There are 2 windows and 3 doorways in this lovely, 'atmospheric' room. In front of the upper window above the whale is the bust of a woman with flowing hair, into which fresh flowers are placed regularly. I enjoy looking at them when I enter the hot water as they focus my attention on lovely shapes and colors. Under this are some candle holders with lit candles at night. And in the whale sculpture are two candle holders, as well. At the quieter, farther side of the room from which people come in, are two benches, and a door out to the main warm pool walkway. Relatively few people use these benches in my experience. Behind the benches is a window that looks out on some tree trunks and hillside, which sometimes can appear naturally illuminated quite remarkably. Above the benches in the left hand ceiling corner is a metal candle holder/lamp that looks a little like a samovar. The colors in the mural on the wall opposite the whale remind me of being on the ocean with its clouds, blues and grays, - specifically of Buzzard's Bay near New Bedford, Massachusetts, curiously. Waves crest along the bottom of this mural and the painting can be integral to being in the hot pool. I once saw an artist, up to her shins in the hot water, touching it up. I sometimes let the image and its shades bring my imagination to releasing and watery places. The light in the hot pool room in pleasantly shaded, and very varied during the course of the day, although I see it as blue-green much of the time. The roof of the hot pool room is simple wood which has weatherd. Above the wall painting are some colored curvy glass pieces of many colors. Art is alive at Harbin, and sometimes I think of all of Harbin as a kind of live canvas.

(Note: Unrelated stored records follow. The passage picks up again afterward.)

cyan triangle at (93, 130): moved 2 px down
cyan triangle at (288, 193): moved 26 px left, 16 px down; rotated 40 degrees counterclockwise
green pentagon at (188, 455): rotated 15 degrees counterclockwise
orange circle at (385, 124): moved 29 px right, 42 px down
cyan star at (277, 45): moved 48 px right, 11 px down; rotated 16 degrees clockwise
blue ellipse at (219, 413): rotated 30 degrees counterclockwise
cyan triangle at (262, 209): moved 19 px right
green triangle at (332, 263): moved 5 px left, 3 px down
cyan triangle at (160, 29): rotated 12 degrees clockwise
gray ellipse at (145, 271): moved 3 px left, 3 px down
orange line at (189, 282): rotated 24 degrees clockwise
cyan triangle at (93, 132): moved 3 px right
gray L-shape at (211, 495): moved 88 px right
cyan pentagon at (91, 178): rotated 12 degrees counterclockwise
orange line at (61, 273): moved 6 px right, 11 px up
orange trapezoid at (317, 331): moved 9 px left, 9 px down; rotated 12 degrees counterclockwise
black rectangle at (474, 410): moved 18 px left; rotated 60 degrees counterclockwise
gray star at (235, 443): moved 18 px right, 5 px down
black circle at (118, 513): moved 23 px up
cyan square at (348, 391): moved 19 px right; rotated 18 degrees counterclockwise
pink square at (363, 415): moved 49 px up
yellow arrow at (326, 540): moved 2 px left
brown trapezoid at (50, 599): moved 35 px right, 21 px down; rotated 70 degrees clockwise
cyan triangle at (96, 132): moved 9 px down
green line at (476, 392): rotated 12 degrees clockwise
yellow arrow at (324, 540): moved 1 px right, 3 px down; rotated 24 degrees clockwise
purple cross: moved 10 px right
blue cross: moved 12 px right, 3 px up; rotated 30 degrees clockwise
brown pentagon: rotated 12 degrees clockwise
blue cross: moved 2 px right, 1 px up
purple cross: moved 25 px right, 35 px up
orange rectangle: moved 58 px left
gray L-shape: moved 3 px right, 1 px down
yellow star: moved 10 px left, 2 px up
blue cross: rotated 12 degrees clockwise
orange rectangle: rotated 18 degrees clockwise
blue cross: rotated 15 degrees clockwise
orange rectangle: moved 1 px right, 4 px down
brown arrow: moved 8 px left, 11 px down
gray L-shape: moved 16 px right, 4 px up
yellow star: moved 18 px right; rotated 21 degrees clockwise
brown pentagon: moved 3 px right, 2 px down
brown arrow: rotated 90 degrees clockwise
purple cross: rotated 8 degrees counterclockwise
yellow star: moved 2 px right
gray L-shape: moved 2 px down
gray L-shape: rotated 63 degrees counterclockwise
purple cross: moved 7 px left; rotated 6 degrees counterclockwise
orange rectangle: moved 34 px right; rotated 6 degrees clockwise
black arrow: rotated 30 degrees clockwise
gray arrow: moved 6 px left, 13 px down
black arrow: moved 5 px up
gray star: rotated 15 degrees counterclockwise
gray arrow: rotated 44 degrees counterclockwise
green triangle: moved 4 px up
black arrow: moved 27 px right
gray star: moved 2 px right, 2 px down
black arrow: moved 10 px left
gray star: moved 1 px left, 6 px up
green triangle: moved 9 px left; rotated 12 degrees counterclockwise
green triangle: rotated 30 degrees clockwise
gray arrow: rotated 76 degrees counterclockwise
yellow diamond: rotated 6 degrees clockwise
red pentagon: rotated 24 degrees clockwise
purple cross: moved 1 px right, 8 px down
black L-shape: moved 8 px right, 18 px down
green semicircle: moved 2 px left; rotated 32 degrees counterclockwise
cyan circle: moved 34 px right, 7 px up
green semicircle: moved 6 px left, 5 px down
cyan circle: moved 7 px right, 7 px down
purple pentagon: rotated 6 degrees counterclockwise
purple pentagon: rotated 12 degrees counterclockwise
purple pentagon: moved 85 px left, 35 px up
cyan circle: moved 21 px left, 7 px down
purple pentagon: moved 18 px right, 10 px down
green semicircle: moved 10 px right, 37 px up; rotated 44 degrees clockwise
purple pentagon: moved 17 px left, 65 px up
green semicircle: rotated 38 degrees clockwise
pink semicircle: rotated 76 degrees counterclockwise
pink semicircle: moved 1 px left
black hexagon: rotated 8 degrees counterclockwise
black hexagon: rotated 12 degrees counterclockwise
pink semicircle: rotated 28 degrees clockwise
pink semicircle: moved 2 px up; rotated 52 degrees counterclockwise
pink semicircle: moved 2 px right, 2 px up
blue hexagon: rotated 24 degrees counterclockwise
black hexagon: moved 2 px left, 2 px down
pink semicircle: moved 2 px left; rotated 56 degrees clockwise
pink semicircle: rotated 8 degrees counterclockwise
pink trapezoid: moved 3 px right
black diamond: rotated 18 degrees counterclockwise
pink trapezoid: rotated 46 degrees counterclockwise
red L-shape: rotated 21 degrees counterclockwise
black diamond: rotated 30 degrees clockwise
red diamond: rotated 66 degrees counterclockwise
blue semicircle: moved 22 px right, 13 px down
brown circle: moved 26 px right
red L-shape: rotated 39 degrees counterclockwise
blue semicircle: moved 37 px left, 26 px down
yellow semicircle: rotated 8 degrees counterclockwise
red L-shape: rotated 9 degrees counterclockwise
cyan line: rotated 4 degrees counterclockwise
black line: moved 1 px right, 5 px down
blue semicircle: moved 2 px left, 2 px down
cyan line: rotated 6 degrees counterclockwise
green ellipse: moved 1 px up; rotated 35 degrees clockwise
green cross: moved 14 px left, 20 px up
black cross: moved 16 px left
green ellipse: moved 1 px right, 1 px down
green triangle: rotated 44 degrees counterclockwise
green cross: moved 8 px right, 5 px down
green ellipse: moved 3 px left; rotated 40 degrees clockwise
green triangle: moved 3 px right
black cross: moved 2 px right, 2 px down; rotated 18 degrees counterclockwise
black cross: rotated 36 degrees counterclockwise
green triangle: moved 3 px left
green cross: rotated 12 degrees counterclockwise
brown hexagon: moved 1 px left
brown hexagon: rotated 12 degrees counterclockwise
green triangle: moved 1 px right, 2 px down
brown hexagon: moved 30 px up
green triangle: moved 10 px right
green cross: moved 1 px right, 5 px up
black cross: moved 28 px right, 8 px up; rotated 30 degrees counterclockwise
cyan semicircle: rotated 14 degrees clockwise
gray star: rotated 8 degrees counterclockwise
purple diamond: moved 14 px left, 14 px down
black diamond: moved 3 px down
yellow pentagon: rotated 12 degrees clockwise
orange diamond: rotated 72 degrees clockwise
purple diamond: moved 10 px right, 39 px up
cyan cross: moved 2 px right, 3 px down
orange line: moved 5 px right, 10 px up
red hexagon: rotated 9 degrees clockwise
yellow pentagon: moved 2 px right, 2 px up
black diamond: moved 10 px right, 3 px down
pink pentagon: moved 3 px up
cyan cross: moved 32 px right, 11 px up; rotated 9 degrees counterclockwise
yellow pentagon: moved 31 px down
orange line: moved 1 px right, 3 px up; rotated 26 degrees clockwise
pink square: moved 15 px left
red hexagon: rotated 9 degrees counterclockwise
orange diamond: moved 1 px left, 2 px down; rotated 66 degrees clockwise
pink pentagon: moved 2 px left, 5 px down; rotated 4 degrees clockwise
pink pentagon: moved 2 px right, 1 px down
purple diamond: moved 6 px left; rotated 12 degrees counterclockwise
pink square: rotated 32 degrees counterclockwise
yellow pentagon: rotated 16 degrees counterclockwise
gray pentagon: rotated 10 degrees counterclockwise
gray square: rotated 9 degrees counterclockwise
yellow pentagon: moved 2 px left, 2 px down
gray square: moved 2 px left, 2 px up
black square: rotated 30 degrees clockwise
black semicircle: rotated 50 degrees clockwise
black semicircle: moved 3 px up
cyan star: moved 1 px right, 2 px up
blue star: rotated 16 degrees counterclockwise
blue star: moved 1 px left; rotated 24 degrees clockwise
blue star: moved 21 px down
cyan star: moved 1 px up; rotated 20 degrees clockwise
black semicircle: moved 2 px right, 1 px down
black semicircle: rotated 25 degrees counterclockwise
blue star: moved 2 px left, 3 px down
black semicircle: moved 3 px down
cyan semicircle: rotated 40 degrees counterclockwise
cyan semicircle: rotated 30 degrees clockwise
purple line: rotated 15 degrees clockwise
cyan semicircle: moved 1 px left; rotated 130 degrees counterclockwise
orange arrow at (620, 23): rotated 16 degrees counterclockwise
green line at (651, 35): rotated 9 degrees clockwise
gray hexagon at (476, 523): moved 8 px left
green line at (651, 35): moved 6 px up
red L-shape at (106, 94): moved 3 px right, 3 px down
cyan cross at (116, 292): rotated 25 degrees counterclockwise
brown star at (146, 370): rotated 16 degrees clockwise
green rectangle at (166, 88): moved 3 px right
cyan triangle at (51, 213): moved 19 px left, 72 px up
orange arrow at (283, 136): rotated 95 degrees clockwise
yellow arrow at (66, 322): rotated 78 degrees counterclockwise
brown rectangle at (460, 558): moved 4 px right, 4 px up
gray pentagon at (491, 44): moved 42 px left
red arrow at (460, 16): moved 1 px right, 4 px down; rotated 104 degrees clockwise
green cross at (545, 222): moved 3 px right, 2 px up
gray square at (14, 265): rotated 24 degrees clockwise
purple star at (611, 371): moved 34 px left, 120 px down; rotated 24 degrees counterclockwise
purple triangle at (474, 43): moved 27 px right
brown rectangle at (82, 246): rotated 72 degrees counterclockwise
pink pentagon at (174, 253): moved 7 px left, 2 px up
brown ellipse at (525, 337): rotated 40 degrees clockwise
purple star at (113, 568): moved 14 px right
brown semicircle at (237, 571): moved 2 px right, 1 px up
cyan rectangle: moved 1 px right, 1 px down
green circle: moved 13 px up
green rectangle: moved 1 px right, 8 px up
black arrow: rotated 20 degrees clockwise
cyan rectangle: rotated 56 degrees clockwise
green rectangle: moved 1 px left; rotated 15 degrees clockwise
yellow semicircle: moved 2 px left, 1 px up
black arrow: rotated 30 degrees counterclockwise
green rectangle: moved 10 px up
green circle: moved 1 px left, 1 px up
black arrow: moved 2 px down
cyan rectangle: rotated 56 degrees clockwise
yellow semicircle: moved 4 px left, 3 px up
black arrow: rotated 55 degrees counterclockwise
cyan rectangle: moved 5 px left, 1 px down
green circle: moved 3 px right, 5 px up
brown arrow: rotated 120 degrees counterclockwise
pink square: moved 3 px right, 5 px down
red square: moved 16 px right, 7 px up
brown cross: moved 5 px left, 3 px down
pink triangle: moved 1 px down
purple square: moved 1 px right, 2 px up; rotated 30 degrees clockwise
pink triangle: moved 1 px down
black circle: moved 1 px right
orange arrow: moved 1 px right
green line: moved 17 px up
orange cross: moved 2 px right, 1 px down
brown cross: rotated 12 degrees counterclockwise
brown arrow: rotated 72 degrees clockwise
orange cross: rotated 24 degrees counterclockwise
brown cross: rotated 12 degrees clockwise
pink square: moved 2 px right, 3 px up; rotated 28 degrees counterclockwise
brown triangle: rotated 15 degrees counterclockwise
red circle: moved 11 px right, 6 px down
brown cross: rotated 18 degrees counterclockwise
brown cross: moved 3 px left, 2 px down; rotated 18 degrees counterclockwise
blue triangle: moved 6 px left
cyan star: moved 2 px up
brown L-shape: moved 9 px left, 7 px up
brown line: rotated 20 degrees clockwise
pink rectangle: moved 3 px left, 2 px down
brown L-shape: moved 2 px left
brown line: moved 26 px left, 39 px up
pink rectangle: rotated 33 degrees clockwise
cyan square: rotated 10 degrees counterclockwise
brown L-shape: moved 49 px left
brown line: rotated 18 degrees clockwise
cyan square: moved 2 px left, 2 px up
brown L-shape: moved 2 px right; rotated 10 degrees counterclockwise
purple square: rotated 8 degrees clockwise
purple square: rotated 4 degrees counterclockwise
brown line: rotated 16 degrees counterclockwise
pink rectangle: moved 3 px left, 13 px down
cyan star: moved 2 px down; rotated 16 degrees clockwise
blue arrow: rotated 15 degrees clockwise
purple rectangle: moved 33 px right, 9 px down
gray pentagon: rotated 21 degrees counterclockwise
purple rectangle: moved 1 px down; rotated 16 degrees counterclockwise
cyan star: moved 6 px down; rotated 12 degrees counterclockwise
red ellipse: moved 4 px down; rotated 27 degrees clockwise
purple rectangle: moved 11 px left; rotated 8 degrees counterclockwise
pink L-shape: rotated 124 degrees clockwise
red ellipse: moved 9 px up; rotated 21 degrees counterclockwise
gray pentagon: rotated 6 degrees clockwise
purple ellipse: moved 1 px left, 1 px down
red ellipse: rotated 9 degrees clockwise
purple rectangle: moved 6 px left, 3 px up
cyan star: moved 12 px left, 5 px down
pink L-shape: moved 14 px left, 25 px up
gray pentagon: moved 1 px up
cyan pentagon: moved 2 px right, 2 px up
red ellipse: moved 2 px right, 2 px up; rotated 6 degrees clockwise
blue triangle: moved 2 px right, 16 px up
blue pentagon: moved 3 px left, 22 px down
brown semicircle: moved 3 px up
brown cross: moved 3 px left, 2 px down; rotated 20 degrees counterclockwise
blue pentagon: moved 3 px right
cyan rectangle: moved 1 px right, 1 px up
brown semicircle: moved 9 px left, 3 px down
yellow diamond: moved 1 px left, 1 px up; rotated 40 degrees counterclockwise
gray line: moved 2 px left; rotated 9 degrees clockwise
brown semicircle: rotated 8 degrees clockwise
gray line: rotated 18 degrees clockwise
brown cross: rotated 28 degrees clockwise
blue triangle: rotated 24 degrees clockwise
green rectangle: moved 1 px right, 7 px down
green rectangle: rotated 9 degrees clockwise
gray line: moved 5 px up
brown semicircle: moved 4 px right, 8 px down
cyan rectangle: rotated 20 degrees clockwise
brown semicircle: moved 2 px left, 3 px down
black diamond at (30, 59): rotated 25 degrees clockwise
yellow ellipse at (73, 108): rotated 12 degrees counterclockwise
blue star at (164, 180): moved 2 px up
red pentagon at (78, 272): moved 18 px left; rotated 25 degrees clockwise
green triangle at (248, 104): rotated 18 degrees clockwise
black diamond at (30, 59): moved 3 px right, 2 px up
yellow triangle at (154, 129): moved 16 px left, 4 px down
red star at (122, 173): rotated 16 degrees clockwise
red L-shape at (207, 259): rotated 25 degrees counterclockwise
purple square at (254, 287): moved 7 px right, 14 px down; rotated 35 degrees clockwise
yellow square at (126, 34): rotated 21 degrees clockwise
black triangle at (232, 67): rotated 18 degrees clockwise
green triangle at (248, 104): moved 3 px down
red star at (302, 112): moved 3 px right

Even though Harbin is a kind of a liminal - a betwixt and between retreat center - place, where communitas arises quite readily, Harbin also produces its own structure, - rules and social ordering, etc. So, for example, the sign in the hot pool says "Silence" and people observe this. (But Harbin did ask me to play my bagpipes in the pool area on Easter in 2005, including walking through the pool area, creating a kind of liminality within generally liminal space. So Harbin is flexible).
The cold plunge is just above the hot pool, and moving between the two pools, while releasing and relaxing, can be very enjoyable, integrating and even blissful for me, an experience which is different from loving bliss. The experience of being in the hot pool is very varied, but intense and enlivening for many.
The neurophysiology of being in the pools, and moving, in particular, between the hot pool and cold plunge, is something I'd like to focus on further. What is this neurophysiology?
While the hot pool, and warm pool adjacent to it, were here when Ishvara bought the property in 1972, the cold plunge above it was created since that time. Both are near 'perfect' in their own ways, and it's these pools that seem to bring people back again and again., and give rise to so many unique aspects of Harbin's experience.